[DATA IN THIS EXERCISE Boundary: Start]

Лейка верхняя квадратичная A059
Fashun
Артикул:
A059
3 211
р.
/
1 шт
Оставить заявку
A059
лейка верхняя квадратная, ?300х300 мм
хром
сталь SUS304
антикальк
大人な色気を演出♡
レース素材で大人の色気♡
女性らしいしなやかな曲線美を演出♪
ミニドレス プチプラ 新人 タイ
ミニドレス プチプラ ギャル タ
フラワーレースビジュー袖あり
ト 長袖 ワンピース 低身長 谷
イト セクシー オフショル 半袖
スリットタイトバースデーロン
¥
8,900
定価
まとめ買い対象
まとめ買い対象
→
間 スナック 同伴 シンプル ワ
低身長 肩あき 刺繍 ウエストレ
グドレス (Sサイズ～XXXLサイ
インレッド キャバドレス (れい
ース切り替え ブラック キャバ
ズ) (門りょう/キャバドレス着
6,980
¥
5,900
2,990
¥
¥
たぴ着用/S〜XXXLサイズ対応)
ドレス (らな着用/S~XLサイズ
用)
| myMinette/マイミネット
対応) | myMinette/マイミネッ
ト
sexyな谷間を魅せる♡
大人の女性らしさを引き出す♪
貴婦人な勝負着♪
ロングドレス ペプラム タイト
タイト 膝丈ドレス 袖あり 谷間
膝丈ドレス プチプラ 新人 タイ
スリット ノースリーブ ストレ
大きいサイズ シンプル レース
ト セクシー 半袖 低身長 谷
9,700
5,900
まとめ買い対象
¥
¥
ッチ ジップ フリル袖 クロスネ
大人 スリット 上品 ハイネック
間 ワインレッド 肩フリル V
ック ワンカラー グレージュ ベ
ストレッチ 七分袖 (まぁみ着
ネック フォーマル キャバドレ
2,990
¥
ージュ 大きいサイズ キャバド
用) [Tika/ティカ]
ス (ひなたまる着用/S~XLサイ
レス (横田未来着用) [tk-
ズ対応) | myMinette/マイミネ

[DATA IN THIS EXERCISE Boundary: End]

#### TASK TO COMPLETE:
List every line in the items above that contains the string "プチプラ".

#### OUTPUT FOR THIS EXERCISE:
ミニドレス プチプラ 新人 タイ
ミニドレス プチプラ ギャル タ
膝丈ドレス プチプラ 新人 タイ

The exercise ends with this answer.